Fibre laser cutting has emerged as a dominant force in metal fabrication, lauded for its exceptional precision, speed, and clean cuts. But a crucial question lingers: what metals can this technology conquer? Let’s delve into the technical aspects that govern a fibre laser’s material compatibility.
The Power of Light-Matter Interaction:
Fibre laser cutting relies on the interaction of a highly focused laser beam with the metal surface. This interaction can manifest in two primary ways, depending on the desired outcome and material properties:
• Melting and Piercing: For thicker metals, and predominantly steel, the laser beam melts the material at the focal point. An assist gas, often oxygen, accelerates this melting to create a clean kerf (cut width). The molten metal is then blown away by the pressure gas jet (Usually around 1 Bar), allowing the laser to pierce through the material.
• Vaporization and Shearing: For thinner metals, the intense heat from the laser directly vaporizes the metal at the focal point. An assist gas, often nitrogen or oxygen, in this case, serves to remove the vaporized material and keep the kerf clean. Additionally, the pressure from the gas jet can also play a role in shearing the molten metal at the edges, contributing to a sharper cut.
Metal Considerations for Fibre Laser Cutting:
Several factors influence a metal’s suitability for fibre laser cutting:
• Reflectivity: Metals with high reflectivity, like aluminium, brass and copper, can deflect the laser beam, reducing cutting efficiency. However, modern fibre lasers employ shorter wavelengths (around 1064nm) that are less susceptible to reflection compared to CO2 lasers (around 10,600nm). Especially when a Bodor Scan cutting head is used.
• Thermal Conductivity: Metals with high thermal conductivity, like aluminium, can rapidly dissipate heat away from the focal point, making them slightly more challenging to cut cleanly. However, proper laser power adjustments and assist gas selection mitigate this effect.
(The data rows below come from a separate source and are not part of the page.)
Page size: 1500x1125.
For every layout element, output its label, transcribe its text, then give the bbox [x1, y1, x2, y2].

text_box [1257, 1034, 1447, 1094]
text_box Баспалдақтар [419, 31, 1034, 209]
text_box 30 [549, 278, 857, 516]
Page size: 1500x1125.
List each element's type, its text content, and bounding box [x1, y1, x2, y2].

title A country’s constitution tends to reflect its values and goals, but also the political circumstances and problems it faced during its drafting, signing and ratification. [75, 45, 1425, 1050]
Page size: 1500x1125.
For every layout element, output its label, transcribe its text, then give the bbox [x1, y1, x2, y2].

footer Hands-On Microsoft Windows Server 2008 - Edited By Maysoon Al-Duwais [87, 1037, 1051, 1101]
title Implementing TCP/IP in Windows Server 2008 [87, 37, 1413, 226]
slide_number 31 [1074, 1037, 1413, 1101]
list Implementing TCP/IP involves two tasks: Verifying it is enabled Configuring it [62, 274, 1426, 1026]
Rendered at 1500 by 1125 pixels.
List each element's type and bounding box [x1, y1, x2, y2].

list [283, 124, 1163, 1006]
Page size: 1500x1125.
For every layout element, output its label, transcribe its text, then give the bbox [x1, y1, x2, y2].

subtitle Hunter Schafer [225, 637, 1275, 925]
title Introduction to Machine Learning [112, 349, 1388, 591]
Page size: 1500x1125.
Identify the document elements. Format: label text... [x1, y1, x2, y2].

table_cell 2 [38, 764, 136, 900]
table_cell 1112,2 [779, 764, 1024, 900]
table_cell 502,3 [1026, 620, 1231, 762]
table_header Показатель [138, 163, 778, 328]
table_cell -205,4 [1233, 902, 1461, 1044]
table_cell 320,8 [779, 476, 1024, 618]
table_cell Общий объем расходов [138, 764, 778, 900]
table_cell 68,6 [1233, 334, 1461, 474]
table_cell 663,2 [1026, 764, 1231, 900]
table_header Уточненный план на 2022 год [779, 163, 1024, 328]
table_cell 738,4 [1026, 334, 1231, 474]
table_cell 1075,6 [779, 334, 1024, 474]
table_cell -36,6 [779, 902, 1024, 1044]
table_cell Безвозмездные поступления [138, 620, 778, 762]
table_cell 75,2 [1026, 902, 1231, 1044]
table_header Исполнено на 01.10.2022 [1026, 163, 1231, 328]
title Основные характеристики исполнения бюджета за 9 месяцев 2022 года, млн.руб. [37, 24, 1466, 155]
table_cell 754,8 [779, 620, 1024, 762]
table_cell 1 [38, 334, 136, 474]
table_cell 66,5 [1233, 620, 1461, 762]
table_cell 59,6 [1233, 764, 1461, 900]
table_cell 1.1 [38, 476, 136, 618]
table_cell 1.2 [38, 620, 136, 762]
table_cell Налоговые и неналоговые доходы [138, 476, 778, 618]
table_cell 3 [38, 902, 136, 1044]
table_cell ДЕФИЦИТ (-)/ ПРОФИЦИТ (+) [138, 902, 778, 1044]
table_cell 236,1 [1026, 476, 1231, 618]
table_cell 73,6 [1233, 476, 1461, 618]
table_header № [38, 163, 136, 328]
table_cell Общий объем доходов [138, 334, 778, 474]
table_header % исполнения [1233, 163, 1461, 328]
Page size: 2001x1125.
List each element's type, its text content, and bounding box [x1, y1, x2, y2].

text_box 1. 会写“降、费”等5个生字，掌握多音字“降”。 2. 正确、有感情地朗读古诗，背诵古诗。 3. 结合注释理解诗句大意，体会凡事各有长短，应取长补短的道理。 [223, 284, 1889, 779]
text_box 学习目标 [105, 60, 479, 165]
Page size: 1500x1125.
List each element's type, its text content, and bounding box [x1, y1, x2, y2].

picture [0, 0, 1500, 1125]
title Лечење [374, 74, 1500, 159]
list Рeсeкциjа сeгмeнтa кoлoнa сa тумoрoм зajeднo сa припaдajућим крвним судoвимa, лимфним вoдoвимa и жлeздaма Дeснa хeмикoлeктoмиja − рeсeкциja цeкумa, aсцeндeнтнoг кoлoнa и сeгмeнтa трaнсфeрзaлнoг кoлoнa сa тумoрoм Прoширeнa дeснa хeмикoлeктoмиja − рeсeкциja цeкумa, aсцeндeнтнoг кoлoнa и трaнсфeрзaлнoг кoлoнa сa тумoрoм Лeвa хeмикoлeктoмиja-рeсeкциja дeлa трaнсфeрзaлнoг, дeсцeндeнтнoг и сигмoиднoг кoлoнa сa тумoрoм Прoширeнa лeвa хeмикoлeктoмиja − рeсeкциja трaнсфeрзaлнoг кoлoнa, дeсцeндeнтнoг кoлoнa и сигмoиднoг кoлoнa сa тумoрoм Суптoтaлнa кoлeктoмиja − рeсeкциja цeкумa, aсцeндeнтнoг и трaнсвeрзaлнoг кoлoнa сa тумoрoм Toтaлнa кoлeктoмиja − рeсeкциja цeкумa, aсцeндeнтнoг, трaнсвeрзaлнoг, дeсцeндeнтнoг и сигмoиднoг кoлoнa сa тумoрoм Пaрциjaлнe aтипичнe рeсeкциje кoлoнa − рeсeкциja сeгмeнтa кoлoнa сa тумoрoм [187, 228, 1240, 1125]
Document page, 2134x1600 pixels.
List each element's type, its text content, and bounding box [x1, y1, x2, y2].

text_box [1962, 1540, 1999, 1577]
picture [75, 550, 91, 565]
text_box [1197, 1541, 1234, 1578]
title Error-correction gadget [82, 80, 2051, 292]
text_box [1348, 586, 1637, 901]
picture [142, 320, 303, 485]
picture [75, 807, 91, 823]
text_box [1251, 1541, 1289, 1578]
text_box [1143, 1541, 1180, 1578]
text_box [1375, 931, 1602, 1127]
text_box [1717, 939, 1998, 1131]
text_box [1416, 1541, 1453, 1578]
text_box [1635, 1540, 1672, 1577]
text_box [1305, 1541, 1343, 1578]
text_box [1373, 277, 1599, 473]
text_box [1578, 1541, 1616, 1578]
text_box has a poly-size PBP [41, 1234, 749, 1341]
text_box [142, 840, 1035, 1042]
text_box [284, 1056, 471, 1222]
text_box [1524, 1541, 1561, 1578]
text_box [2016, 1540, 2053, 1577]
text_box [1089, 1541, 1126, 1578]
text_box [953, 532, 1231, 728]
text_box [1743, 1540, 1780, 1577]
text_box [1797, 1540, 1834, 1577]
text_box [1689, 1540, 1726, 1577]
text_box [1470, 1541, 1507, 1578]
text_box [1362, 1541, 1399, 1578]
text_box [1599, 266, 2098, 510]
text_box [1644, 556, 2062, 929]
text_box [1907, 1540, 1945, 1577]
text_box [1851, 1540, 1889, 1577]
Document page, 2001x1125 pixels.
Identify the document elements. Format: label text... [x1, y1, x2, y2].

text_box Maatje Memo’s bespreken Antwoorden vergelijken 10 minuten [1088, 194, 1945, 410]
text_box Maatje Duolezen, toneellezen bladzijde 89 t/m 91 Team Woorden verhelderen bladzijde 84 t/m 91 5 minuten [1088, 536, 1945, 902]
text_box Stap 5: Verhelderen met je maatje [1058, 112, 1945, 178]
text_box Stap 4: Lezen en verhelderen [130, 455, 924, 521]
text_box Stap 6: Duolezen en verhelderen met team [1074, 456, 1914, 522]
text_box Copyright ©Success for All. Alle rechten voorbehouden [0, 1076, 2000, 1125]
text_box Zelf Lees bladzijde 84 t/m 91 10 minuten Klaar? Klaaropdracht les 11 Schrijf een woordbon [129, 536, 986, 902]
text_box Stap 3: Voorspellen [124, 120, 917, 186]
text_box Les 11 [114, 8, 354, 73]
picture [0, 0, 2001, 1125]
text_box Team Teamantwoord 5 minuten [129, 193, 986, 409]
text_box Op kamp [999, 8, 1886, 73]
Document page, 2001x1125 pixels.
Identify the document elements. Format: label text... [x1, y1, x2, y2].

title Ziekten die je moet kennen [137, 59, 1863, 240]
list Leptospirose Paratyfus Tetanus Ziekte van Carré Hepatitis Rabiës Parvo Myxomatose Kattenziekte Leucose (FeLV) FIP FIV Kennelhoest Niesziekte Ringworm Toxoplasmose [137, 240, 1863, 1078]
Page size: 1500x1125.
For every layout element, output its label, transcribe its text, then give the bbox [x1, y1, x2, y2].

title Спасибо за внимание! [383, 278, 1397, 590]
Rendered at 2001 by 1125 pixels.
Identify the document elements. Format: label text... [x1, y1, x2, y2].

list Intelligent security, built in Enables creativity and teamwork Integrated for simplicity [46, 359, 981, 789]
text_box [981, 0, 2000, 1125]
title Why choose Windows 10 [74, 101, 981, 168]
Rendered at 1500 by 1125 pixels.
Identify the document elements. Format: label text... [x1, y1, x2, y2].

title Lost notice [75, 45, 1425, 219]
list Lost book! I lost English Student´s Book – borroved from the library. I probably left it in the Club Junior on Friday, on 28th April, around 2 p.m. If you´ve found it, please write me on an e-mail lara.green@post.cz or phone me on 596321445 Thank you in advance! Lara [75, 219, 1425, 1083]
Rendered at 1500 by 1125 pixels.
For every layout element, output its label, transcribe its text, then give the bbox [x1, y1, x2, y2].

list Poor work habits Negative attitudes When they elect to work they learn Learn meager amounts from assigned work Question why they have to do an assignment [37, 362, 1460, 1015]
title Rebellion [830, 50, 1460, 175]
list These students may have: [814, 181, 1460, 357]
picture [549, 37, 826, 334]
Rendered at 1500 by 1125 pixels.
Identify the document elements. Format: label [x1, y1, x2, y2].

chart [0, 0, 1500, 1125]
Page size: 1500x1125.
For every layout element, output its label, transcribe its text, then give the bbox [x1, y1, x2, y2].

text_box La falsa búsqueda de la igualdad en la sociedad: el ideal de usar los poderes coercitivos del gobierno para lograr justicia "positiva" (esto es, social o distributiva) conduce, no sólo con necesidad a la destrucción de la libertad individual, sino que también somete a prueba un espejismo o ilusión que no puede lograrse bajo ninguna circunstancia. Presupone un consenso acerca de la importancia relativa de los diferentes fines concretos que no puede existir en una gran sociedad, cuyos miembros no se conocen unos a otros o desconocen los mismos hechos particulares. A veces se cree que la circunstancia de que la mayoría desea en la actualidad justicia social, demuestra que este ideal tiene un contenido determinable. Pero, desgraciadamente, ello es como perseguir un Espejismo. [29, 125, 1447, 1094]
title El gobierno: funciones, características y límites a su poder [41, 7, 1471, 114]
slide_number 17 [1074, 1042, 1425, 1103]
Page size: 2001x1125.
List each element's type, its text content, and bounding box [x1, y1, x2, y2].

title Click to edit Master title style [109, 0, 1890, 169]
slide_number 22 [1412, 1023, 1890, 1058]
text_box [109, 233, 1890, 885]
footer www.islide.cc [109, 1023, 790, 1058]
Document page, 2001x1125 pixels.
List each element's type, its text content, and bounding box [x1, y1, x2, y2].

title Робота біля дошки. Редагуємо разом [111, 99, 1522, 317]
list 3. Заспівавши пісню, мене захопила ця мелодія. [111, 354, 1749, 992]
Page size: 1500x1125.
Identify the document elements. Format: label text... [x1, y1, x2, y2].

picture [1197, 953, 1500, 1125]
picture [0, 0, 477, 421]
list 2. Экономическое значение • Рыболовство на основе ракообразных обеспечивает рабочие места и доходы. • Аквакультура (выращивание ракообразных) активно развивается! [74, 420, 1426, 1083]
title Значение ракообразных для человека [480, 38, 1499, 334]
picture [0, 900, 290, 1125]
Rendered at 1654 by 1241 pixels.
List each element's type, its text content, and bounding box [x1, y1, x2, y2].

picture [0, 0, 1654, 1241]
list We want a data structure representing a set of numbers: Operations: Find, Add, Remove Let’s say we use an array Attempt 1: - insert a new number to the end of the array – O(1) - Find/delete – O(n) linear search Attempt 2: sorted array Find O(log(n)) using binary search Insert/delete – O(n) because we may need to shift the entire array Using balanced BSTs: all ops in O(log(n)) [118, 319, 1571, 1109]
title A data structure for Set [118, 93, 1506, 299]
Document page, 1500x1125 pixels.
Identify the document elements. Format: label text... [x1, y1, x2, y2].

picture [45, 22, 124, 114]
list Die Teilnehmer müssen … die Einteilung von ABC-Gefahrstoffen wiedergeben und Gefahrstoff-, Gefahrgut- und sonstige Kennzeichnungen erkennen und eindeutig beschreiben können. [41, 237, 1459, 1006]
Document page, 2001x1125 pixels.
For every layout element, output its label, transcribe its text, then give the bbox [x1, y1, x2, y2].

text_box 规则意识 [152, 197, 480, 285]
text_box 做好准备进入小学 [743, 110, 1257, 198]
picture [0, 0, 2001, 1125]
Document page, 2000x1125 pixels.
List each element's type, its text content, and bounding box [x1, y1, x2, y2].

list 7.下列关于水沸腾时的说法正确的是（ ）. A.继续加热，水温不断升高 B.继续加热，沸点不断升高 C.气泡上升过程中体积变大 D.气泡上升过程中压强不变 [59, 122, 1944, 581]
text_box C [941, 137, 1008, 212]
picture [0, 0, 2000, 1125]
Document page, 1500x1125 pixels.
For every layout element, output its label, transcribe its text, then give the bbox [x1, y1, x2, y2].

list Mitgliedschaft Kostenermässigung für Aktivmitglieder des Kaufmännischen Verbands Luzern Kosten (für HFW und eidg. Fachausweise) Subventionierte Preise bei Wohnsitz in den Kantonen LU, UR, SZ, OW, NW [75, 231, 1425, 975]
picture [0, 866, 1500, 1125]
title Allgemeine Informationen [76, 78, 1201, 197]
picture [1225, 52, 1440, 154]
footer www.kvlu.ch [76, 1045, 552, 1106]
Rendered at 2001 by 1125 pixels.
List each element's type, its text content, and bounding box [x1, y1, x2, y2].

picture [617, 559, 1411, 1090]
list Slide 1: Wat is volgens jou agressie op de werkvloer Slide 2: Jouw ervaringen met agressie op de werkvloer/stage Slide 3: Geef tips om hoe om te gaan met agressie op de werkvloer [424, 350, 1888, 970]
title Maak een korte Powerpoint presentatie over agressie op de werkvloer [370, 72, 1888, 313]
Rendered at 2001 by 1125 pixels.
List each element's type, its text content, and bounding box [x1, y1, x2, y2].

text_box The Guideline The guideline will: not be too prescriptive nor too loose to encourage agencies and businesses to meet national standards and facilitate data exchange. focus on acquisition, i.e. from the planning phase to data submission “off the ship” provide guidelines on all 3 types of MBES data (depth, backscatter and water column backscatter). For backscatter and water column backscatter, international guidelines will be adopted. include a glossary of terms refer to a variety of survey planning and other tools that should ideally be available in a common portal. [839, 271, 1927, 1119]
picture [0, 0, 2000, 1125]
• Melt Point and Vaporisation Point: The melting point and vaporisation point of the metal determine the laser power required for effective cutting. Fibre lasers offer a wide range of power outputs, enabling them to handle metals with varying melting and vaporization points and can cut metals up 100mm thick, when using a high power laser.
Conquer a Spectrum of Metals:
By considering these technical aspects, fibre laser cutters demonstrate exceptional versatility in handling a broad spectrum of metals, including:
• Ferrous Metals: Mild steel, stainless steel, high-strength steel, tool steel
• Non-Ferrous Metals: Aluminium, copper, brass, titanium, magnesium
Conclusion:
Fibre laser cutting technology boasts remarkable material versatility. Its ability to handle a wide range of metals, coupled with its superior precision, speed, and clean cuts, solidifies its position as a leading force in modern metal fabrication.